“I suppose they don’t.” Sudden solemnness edged her tone.
“Hey, is something wrong?”
Tiff slipped her shirt over her head. “Jason, what are we doing?” The look on her face was more serious than he’d ever seen her.
He was tempted to respond with a joke in his usual tension-diffusing fashion but thought better of it. “I take it you mean more than us getting dressed right now.”
Now there was sadness in her eyes. That was a first. She swallowed hard. “I think it’s time we end it.”
The words struck him like a physical blow to his chest and gut. Today, of all days?
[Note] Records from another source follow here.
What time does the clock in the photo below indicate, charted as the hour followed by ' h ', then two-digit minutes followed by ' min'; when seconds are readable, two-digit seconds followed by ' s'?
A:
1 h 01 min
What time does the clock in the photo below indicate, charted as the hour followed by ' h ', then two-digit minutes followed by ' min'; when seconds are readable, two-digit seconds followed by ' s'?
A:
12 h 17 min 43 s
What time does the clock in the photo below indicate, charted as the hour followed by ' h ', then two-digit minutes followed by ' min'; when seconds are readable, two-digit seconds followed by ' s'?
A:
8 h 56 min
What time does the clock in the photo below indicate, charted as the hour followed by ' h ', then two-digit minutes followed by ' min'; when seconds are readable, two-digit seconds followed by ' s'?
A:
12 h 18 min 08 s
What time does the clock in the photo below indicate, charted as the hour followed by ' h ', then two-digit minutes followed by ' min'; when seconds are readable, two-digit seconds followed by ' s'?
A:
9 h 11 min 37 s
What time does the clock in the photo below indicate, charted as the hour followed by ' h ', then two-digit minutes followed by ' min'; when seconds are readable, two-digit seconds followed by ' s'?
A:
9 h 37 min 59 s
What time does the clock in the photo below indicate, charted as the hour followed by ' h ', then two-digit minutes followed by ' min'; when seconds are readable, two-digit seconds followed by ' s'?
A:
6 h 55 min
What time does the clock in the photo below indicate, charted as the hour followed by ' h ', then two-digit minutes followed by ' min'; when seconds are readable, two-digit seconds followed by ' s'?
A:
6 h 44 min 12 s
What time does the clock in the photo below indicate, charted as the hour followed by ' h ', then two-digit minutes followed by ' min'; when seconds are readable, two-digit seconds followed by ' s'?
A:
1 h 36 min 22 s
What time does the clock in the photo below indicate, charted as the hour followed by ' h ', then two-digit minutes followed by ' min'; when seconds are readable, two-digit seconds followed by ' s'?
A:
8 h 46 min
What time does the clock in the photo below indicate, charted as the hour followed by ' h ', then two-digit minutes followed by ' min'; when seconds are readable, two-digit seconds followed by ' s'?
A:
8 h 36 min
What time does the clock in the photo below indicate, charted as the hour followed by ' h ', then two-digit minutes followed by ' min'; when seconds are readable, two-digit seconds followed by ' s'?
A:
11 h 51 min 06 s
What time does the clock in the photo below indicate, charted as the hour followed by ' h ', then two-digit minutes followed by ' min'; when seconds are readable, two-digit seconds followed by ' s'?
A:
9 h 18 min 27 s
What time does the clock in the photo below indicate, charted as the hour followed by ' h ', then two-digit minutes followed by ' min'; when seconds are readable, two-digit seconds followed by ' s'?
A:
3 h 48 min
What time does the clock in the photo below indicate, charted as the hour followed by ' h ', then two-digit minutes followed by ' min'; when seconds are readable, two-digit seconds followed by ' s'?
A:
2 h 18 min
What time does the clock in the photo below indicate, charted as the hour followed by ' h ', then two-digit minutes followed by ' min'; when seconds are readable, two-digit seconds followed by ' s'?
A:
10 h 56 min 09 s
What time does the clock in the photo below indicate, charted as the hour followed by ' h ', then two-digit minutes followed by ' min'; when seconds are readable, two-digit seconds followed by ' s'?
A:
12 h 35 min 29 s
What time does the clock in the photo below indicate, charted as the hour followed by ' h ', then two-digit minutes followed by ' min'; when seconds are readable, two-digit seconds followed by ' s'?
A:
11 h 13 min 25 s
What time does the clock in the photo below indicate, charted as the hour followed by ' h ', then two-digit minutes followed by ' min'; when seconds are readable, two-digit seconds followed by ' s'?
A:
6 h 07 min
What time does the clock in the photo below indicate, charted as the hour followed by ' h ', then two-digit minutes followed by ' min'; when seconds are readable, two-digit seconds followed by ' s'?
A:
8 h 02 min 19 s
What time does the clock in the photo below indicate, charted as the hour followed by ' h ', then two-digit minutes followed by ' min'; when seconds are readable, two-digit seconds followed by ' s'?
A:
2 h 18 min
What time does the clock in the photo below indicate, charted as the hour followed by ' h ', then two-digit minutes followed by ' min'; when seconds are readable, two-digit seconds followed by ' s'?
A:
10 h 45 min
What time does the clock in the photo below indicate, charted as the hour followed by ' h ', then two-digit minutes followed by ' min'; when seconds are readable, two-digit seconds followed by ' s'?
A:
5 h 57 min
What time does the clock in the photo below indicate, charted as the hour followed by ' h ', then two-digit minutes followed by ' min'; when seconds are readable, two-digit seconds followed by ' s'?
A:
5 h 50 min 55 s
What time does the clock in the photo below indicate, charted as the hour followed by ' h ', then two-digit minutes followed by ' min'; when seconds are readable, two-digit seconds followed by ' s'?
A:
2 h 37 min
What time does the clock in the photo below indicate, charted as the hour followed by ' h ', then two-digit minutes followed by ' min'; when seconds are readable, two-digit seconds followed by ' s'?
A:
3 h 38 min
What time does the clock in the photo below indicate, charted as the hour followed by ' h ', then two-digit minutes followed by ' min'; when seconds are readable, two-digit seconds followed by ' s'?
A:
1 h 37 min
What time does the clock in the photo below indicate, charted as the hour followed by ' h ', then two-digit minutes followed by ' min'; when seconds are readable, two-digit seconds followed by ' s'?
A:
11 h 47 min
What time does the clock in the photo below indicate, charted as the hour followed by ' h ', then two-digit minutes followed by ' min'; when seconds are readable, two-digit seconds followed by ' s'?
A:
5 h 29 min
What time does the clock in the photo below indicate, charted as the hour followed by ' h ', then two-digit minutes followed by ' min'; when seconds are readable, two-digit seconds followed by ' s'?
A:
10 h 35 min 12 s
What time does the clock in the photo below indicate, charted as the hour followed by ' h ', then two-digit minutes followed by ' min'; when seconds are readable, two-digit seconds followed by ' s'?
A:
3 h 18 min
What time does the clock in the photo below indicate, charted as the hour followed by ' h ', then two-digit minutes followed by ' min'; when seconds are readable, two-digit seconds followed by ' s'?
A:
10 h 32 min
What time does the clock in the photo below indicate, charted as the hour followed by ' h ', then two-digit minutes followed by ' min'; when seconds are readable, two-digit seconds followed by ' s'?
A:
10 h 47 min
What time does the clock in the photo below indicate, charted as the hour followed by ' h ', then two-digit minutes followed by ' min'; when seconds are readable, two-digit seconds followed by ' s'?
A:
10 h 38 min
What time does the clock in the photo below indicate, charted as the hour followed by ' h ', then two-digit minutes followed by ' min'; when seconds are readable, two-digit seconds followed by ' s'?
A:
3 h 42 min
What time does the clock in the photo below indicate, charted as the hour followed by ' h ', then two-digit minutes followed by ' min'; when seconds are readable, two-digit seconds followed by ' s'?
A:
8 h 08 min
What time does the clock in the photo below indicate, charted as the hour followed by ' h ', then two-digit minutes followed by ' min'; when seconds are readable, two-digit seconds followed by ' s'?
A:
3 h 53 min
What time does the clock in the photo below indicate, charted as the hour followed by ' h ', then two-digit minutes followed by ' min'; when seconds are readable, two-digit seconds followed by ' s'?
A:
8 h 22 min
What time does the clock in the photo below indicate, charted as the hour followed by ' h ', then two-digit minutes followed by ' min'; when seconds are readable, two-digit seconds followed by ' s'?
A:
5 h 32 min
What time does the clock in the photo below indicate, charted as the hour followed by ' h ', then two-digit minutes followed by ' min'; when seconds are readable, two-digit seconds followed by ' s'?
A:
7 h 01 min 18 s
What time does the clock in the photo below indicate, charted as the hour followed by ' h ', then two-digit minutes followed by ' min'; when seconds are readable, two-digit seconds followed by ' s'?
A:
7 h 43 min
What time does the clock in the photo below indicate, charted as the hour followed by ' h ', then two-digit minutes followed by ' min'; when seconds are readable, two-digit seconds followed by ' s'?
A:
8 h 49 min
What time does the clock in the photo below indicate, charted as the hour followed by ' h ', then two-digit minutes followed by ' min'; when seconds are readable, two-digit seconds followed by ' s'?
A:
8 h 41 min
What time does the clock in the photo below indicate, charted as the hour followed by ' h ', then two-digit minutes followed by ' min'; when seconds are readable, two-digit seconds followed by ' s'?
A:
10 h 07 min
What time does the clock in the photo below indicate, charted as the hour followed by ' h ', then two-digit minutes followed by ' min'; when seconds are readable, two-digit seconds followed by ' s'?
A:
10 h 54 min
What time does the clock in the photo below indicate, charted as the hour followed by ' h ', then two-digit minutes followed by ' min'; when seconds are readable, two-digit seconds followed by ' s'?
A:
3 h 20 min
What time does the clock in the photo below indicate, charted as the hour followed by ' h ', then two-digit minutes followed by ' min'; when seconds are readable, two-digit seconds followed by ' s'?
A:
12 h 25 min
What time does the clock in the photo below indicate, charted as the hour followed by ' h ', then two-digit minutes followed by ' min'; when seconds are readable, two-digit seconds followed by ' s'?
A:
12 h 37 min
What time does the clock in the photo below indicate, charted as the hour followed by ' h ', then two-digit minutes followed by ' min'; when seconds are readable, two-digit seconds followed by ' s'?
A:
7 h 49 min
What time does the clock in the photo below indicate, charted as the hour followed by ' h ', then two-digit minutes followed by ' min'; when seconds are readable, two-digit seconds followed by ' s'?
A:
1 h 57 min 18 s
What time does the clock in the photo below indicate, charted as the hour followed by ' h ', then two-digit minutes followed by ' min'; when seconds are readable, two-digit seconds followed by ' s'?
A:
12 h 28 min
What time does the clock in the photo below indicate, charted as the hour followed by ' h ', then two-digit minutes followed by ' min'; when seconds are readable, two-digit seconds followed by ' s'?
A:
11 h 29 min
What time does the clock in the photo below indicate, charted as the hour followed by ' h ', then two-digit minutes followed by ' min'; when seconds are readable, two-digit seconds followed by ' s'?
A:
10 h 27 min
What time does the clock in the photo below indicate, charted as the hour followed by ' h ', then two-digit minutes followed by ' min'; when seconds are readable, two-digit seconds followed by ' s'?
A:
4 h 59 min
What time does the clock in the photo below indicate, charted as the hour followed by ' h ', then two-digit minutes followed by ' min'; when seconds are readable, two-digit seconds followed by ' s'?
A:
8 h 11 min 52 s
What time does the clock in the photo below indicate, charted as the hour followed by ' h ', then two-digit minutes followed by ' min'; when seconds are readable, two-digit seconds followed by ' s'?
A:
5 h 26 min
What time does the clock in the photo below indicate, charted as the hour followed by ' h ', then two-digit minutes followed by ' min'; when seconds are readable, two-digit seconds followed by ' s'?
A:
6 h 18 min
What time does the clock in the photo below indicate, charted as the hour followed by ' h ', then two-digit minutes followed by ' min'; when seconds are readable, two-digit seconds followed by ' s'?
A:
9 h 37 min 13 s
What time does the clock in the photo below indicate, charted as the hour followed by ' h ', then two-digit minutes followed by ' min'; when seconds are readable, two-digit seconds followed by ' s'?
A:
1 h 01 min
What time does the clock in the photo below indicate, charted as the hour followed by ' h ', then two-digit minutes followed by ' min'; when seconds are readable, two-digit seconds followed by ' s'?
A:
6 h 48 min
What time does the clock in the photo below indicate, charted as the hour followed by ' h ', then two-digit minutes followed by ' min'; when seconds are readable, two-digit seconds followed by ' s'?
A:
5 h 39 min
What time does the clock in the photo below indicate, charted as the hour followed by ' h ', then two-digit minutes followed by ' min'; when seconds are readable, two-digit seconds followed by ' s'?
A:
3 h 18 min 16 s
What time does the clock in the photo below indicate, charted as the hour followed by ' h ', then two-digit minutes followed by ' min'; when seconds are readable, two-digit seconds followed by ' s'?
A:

He’d promised himself when the relationship began that he wouldn’t get attached, but obviously that had been an impossible pledge to keep after nine years together. He didn’t love her in the overwhelming infatuation sense he’d witnessed with his sister and her husband, or even between his parents, but he loved her as a close friend. A confidant. Someone he could come home to and be held after a rough day. They may never have formally dated, but they had formed a relationship that was much more than the arrangement for stress-relief sex the way it had begun. Subconsciously, he’d always known that their time together would have an expiration date. Except, he had thought he would have seen the end coming.
“I…” He struggled to find the right words. A major pillar in his support network was being knocked out from under him, and right at a time when he was about to need her the most. “Why?”
She sat down on the bed and placed her hands on her thighs. “It can’t go forward, and we can’t go forward ourselves so long as this is going on.”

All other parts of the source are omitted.